473.4 Neoliberal policies, HIV-related vulnerability and AIDS activism in Mexico

Friday, August 3, 2012: 11:30 AM
Faculty of Economics, TBA
Oral Presentation
Hector Eloy RIVAS SANCHEZ , Sociology and Anthropology, PhD Student, Carleton, ON, Canada
This presentation is based on a qualitative research that interrogated whether and to what extent the institutional dynamics that have emerged in Mexico as a consequence of neoliberal state policies have shaped the vulnerability and institutional violence to which people living with HIV have been exposed. Likewise, it interrogated the ways in which people living with HIV have organized as a social movement to deal with, contest and transform these forms of exclusion, subordination and institutional violence.

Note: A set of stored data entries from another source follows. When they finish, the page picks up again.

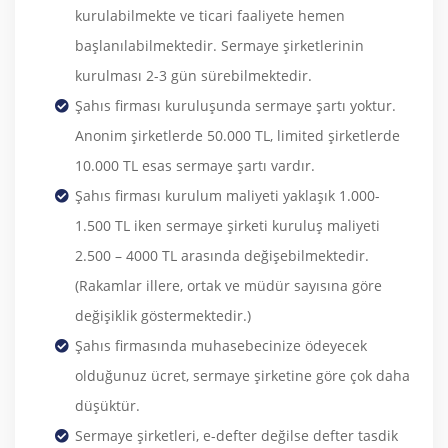
kurulabilmekte ve ticari faaliyete hemen
başlanılabilmektedir. Sermaye şirketlerinin
kurulması 2-3 gün sürebilmektedir.
Şahıs firması kuruluşunda sermaye şartı yoktur.
Anonim şirketlerde 50.000 TL, limited şirketlerde
10.000 TL esas sermaye şartı vardır.
Şahıs firması kurulum maliyeti yaklaşık 1.000-
1.500 TL iken sermaye şirketi kuruluş maliyeti
2.500 – 4000 TL arasında değişebilmektedir.
(Rakamlar illere, ortak ve müdür sayısına göre
değişiklik göstermektedir.)
Şahıs firmasında muhasebecinize ödeyecek
olduğunuz ücret, sermaye şirketine göre çok daha
düşüktür.
Sermaye şirketleri, e-defter değilse defter tasdik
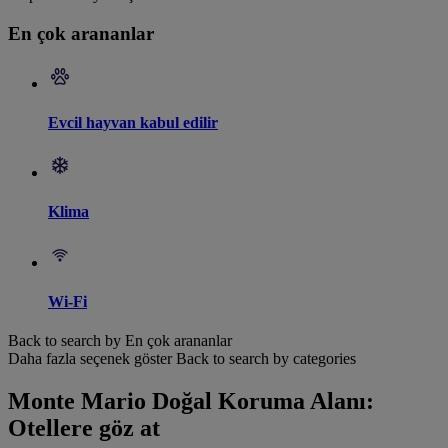
En çok arananlar
Evcil hayvan kabul edilir
Klima
Wi-Fi
Back to search by En çok arananlar
Daha fazla seçenek göster
Back to search by categories
Monte Mario Doğal Koruma Alanı:
Otellere göz at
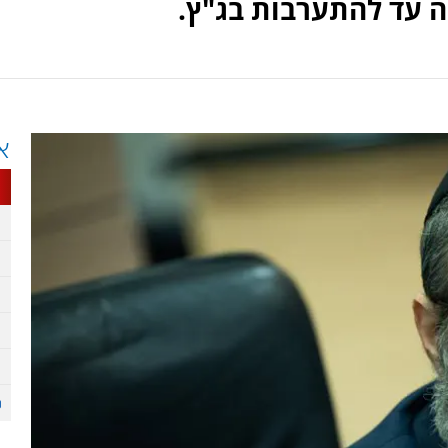
 עד להתערבות בג"ץ.
א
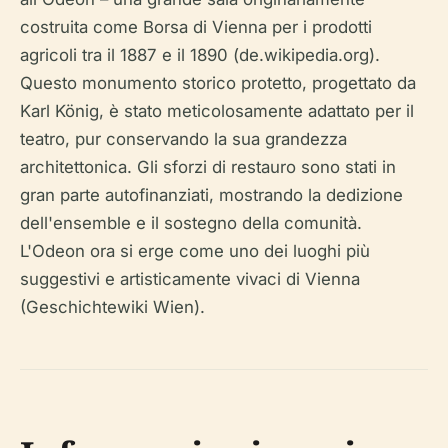
costruita come Borsa di Vienna per i prodotti
agricoli tra il 1887 e il 1890 (de.wikipedia.org).
Questo monumento storico protetto, progettato da
Karl König, è stato meticolosamente adattato per il
teatro, pur conservando la sua grandezza
architettonica. Gli sforzi di restauro sono stati in
gran parte autofinanziati, mostrando la dedizione
dell'ensemble e il sostegno della comunità.
L'Odeon ora si erge come uno dei luoghi più
suggestivi e artisticamente vivaci di Vienna
(Geschichtewiki Wien).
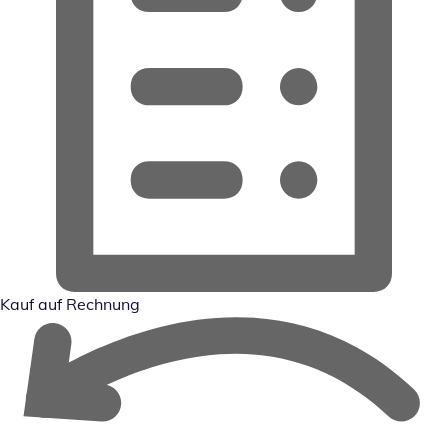
Kauf auf Rechnung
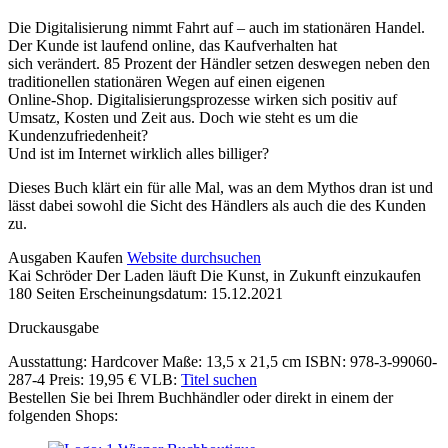
Die Digitalisierung nimmt Fahrt auf – auch im stationären Handel.
Der Kunde ist laufend online, das Kaufverhalten hat
sich verändert. 85 Prozent der Händler setzen deswegen neben den
traditionellen stationären Wegen auf einen eigenen
Online-Shop. Digitalisierungsprozesse wirken sich positiv auf
Umsatz, Kosten und Zeit aus. Doch wie steht es um die
Kundenzufriedenheit?
Und ist im Internet wirklich alles billiger?
Dieses Buch klärt ein für alle Mal, was an dem Mythos dran ist und
lässt dabei sowohl die Sicht des Händlers als auch die des Kunden
zu.
Details
Ausgaben
Kaufen
Website durchsuchen
Kai Schröder
Der Laden läuft
Die Kunst, in Zukunft einzukaufen
und
180 Seiten
Erscheinungsdatum: 15.12.2021
Inhalte
Druckausgabe
Ausstattung: Hardcover
Maße: 13,5 x 21,5 cm
ISBN: 978-3-99060-
287-4
Preis: 19,95 €
VLB:
Titel suchen
Bestellen Sie bei Ihrem Buchhändler oder direkt in einem der
folgenden Shops:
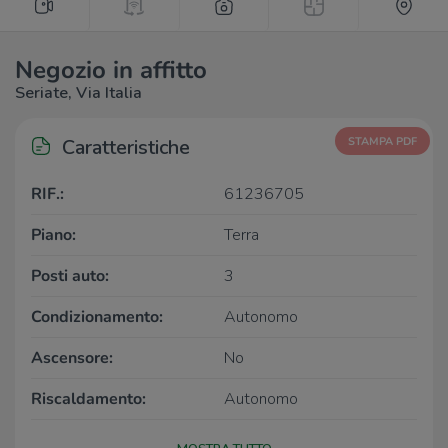
Negozio in affitto
Seriate, Via Italia
Caratteristiche
STAMPA PDF
RIF.:
61236705
Piano:
Terra
Posti auto:
3
Condizionamento:
Autonomo
Ascensore:
No
Riscaldamento:
Autonomo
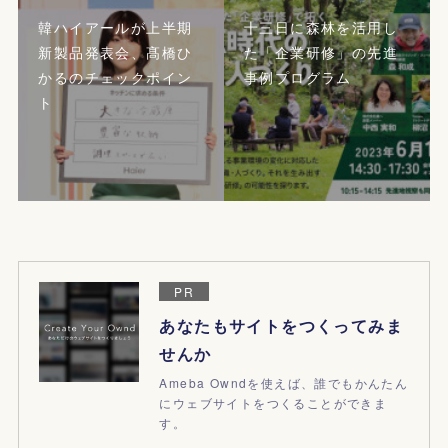
韓ハイアールが上半期
十三日に森林を活用し
新製品発表会、髙橋ひ
た「企業研修」の先進
かるのチェックポイン
事例プログラム
ト
PR
あなたもサイトをつくってみま
せんか
Ameba Owndを使えば、誰でもかんたん
にウェブサイトをつくることができま
す。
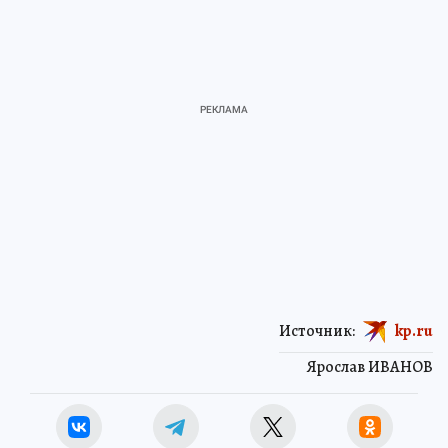
Источник:
kp.ru
Ярослав ИВАНОВ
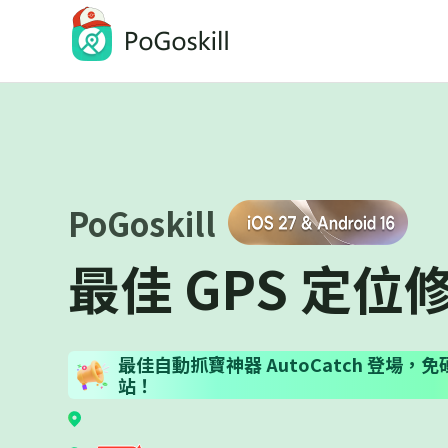
PoGoskill-Pokemon Go定位修改工具
一鍵修改 iOS/Android 定位
PoGoskill
最佳 GPS 定位
最佳自動抓寶神器 AutoCatch 登場
站！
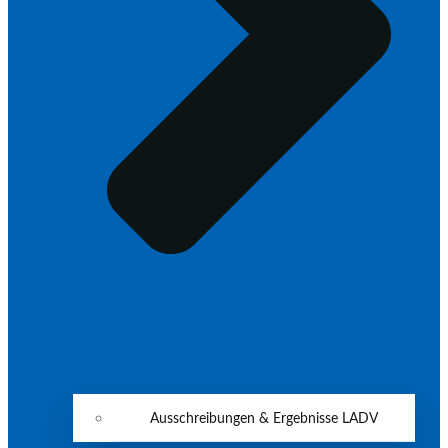
Ausschreibungen & Ergebnisse LADV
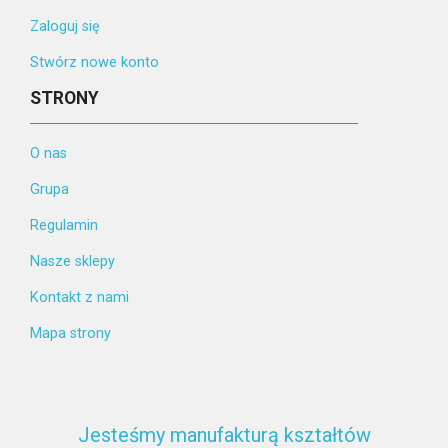
Zaloguj się
Stwórz nowe konto
STRONY
O nas
Grupa
Regulamin
Nasze sklepy
Kontakt z nami
Mapa strony
Jesteśmy manufakturą kształtów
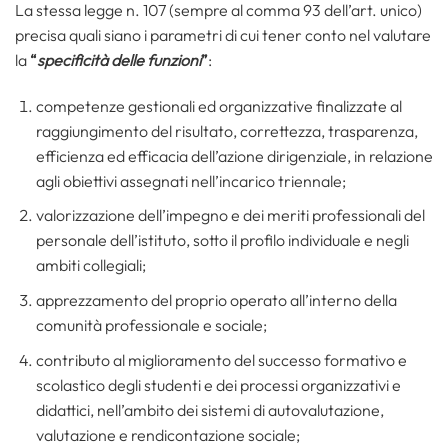
La stessa legge n. 107 (sempre al comma 93 dell’art. unico)
precisa quali siano i parametri di cui tener conto nel valutare
la
“
specificità delle funzioni
”
:
competenze gestionali ed organizzative finalizzate al
raggiungimento del risultato, correttezza, trasparenza,
efficienza ed efficacia dell’azione dirigenziale, in relazione
agli obiettivi assegnati nell’incarico triennale;
valorizzazione dell’impegno e dei meriti professionali del
personale dell’istituto, sotto il profilo individuale e negli
ambiti collegiali;
apprezzamento del proprio operato all’interno della
comunità professionale e sociale;
contributo al miglioramento del successo formativo e
scolastico degli studenti e dei processi organizzativi e
didattici, nell’ambito dei sistemi di autovalutazione,
valutazione e rendicontazione sociale;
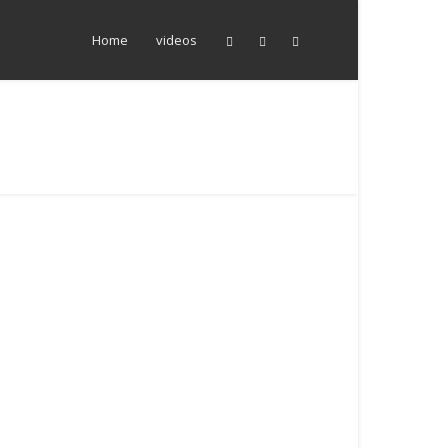
Home
videos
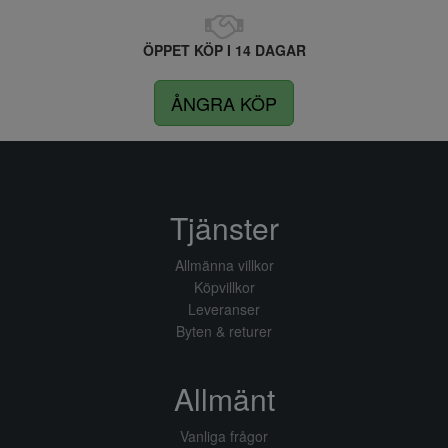
ÖPPET KÖP I 14 DAGAR
ÅNGRA KÖP
Tjänster
Allmänna villkor
Köpvillkor
Leveranser
Byten & returer
Allmänt
Vanliga frågor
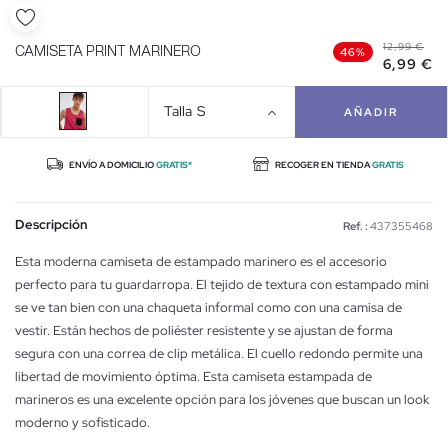
12,99 €
CAMISETA PRINT MARINERO
46%
6,99 €
Talla
S
AÑADIR
ENVÍO A DOMICILIO
GRATIS*
RECOGER EN TIENDA
GRATIS
Descripción
Ref. :
437355468
Esta moderna camiseta de estampado marinero es el accesorio
perfecto para tu guardarropa. El tejido de textura con estampado mini
se ve tan bien con una chaqueta informal como con una camisa de
vestir. Están hechos de poliéster resistente y se ajustan de forma
segura con una correa de clip metálica. El cuello redondo permite una
libertad de movimiento óptima. Esta camiseta estampada de
marineros es una excelente opción para los jóvenes que buscan un look
moderno y sofisticado.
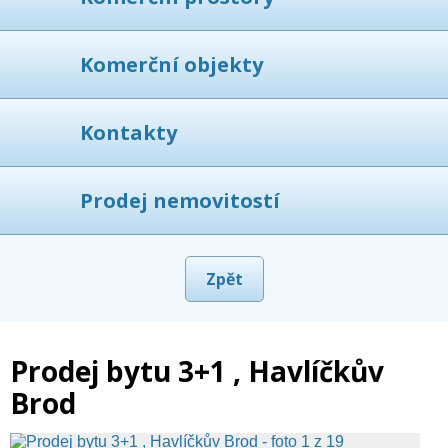
Komerční objekty
Kontakty
Prodej nemovitostí
Zpět
Prodej bytu 3+1 , Havlíčkův
Brod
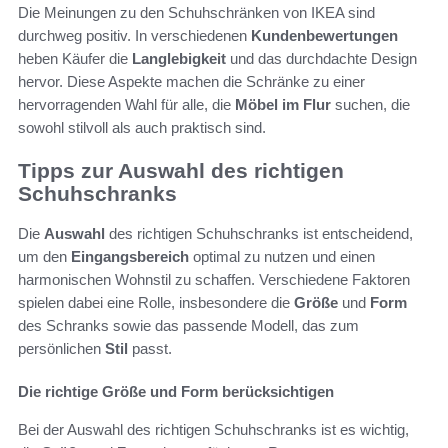
Die Meinungen zu den Schuhschränken von IKEA sind
durchweg positiv. In verschiedenen
Kundenbewertungen
heben Käufer die
Langlebigkeit
und das durchdachte Design
hervor. Diese Aspekte machen die Schränke zu einer
hervorragenden Wahl für alle, die
Möbel im Flur
suchen, die
sowohl stilvoll als auch praktisch sind.
Tipps zur Auswahl des richtigen
Schuhschranks
Die
Auswahl
des richtigen Schuhschranks ist entscheidend,
um den
Eingangsbereich
optimal zu nutzen und einen
harmonischen Wohnstil zu schaffen. Verschiedene Faktoren
spielen dabei eine Rolle, insbesondere die
Größe
und
Form
des Schranks sowie das passende Modell, das zum
persönlichen
Stil
passt.
Die richtige Größe und Form berücksichtigen
Bei der Auswahl des richtigen Schuhschranks ist es wichtig,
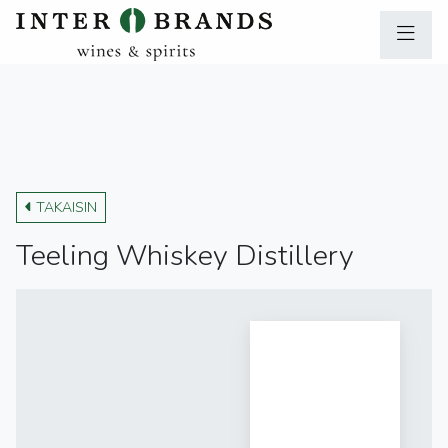
TAKAISIN
Teeling Whiskey Distillery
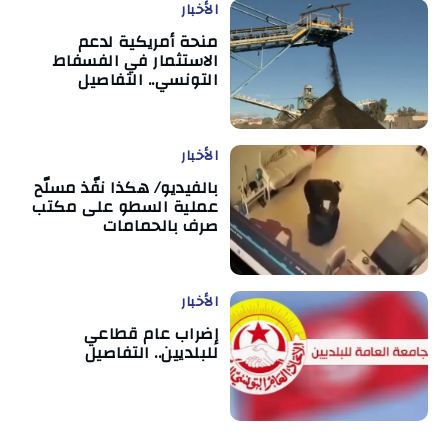
الأخبار
منحة أمريكية لدعم
الاستثمار في الفسفاط
التونسي.. التفاصيل
الأخبار
بالفيديو/ هكذا نفّذ مسلّح
عملية السطو على مكتب
صرف بالحمامات
الأخبار
إضراب عام قطاعي
للبلديين.. التفاصيل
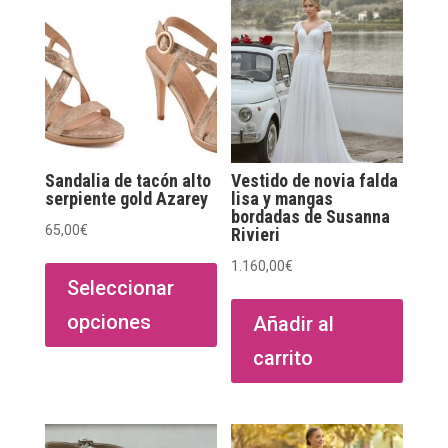
Sandalia de tacón alto
Vestido de novia falda
serpiente gold Azarey
lisa y mangas
bordadas de Susanna
65,00
€
Rivieri
Este
1.160,00
€
producto
Seleccionar
tiene
opciones
Añadir al
múltiples
carrito
variantes.
Las
opciones
se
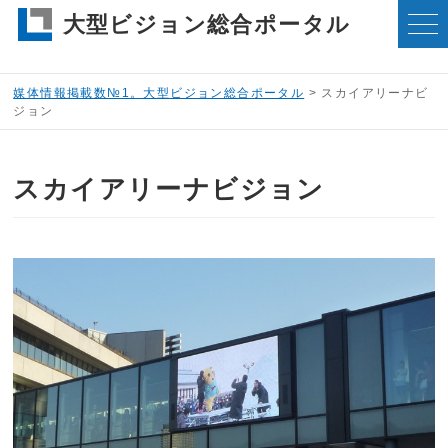
大型ビジョン総合ポータル
媒体情報掲載数№1。大型ビジョン総合ポータル
>
スカイアリーナビ
ジョン
スカイアリーナビジョン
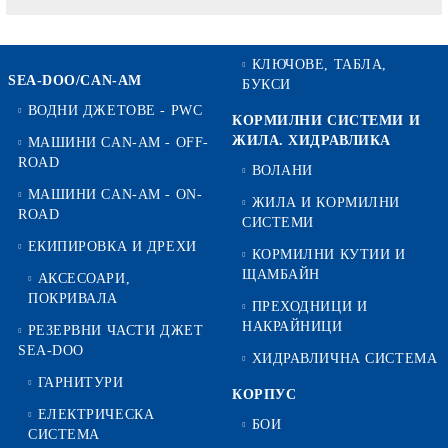
КЛЮЧОВЕ, ТАБЛА,
SEA-DOO/CAN-AM
БУКСИ
ВОДНИ ДЖЕТОВЕ - PWC
КОРМИЛНИ СИСТЕМИ И
ЖИЛА. ХИДРАВЛИКА
МАШИНИ CAN-AM - OFF-
ROAD
ВОЛАНИ
МАШИНИ CAN-AM - ON-
ЖИЛА И КОРМИЛНИ
ROAD
СИСТЕМИ
ЕКИПИРОВКА И ДРЕХИ
КОРМИЛНИ КУТИИ И
ЩАМБАЙН
АКСЕСОАРИ,
ПОКРИВАЛА
ПРЕХОДНИЦИ И
НАКРАЙНИЦИ
РЕЗЕРВНИ ЧАСТИ ДЖЕТ
SEA-DOO
ХИДРАВЛИЧНА СИСТЕМА
ГАРНИТУРИ
КОРПУС
ЕЛЕКТРИЧЕСКА
БОИ
СИСТЕМА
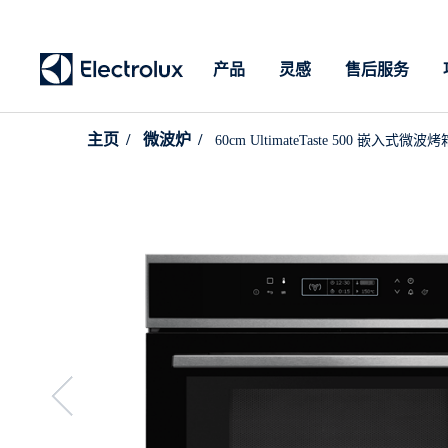
产品
灵感
售后服务
主页
微波炉
60cm UltimateTaste 500 嵌入式微波烤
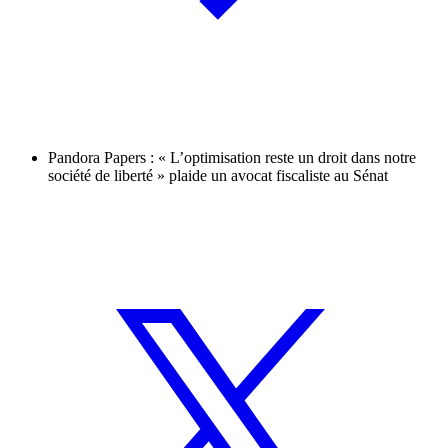
Pandora Papers : « L’optimisation reste un droit dans notre
société de liberté » plaide un avocat fiscaliste au Sénat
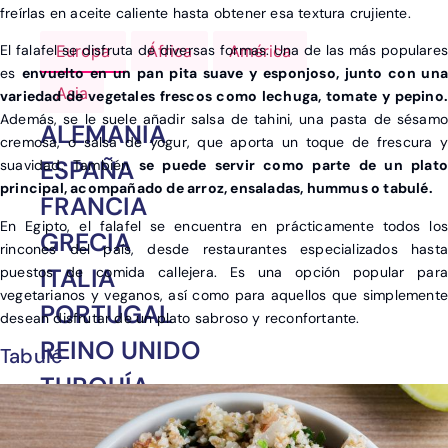
freírlas en aceite caliente hasta obtener esa textura crujiente.
Europa
África
América
El falafel se disfruta de diversas formas. Una de las más populares
es
envuelto en un pan pita suave y esponjoso, junto con una
Asia
variedad de vegetales frescos como lechuga, tomate y pepino.
Además, se le suele añadir salsa de tahini, una pasta de sésamo
ALEMANIA
cremosa, o salsa de yogur, que aporta un toque de frescura y
ESPAÑA
suavidad. También
se puede servir como parte de un plato
principal, acompañado de arroz, ensaladas, hummus o tabulé.
FRANCIA
En Egipto, el falafel se encuentra en prácticamente todos los
GRECIA
rincones del país, desde restaurantes especializados hasta
ITALIA
puestos de comida callejera. Es una opción popular para
vegetarianos y veganos, así como para aquellos que simplemente
PORTUGAL
desean disfrutar de un plato sabroso y reconfortante.
REINO UNIDO
Tabulé
TURQUÍA
OTROS DESTINOS EN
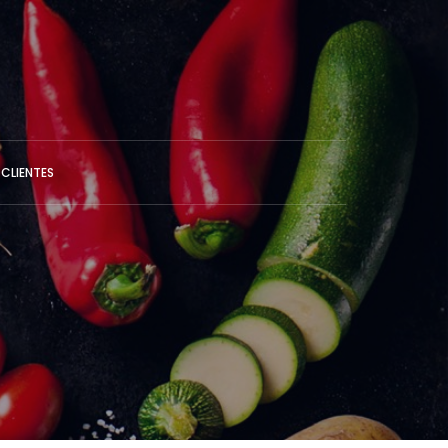
CLIENTES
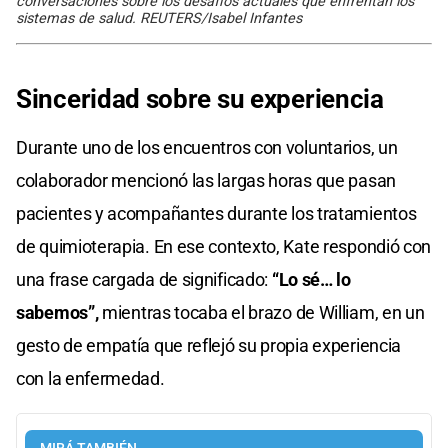
conversaciones sobre los desafíos actuales que enfrentan los
sistemas de salud. REUTERS/Isabel Infantes
Sinceridad sobre su experiencia
Durante uno de los encuentros con voluntarios, un
colaborador mencionó las largas horas que pasan
pacientes y acompañantes durante los tratamientos
de quimioterapia. En ese contexto, Kate respondió con
una frase cargada de significado:
“Lo sé… lo
sabemos”,
mientras tocaba el brazo de William, en un
gesto de empatía que reflejó su propia experiencia
con la enfermedad.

Using a hybrid theoretical framework that combines a neo-Marxian understanding of neoliberalism as a class power restoration project and a political process approach, this presentation: 1) will argue that the neoliberal reforms to the health care system implemented by the Mexican state over the last 20 years, along with a set of representations that imagine HIV as a ‘homosexual disease,’ have underpinned the forms of violence, displacement and vulnerability to which people living with HIV have been exposed, 2) will localize, describe and analyze the emergence and transformation of AIDS activism and its repertories of protest in relation to the broad social transformations in Mexican society, and 3) will contend that the struggles for social recognition and forms of redistribution, carried out by AIDS activists, along with other Mexican insurgencies (Zapatistas, sex workers, and displaced peasants), are obstructing the consolidation of the neoliberal project in Mexico. They do this by putting into practice a series of contentious politics that have generated institutional dynamics that guarantee forms of social inclusion, legal reforms that have expanded the constitutional right to the health care, and redistributive policies that have been beneficial to the sick and the needy in Mexican society.

20 in-depth interviews with AIDS activists were conducted, as well as primary and secondary data collected from official government documents, media reports, bibliographic and hemerographic material.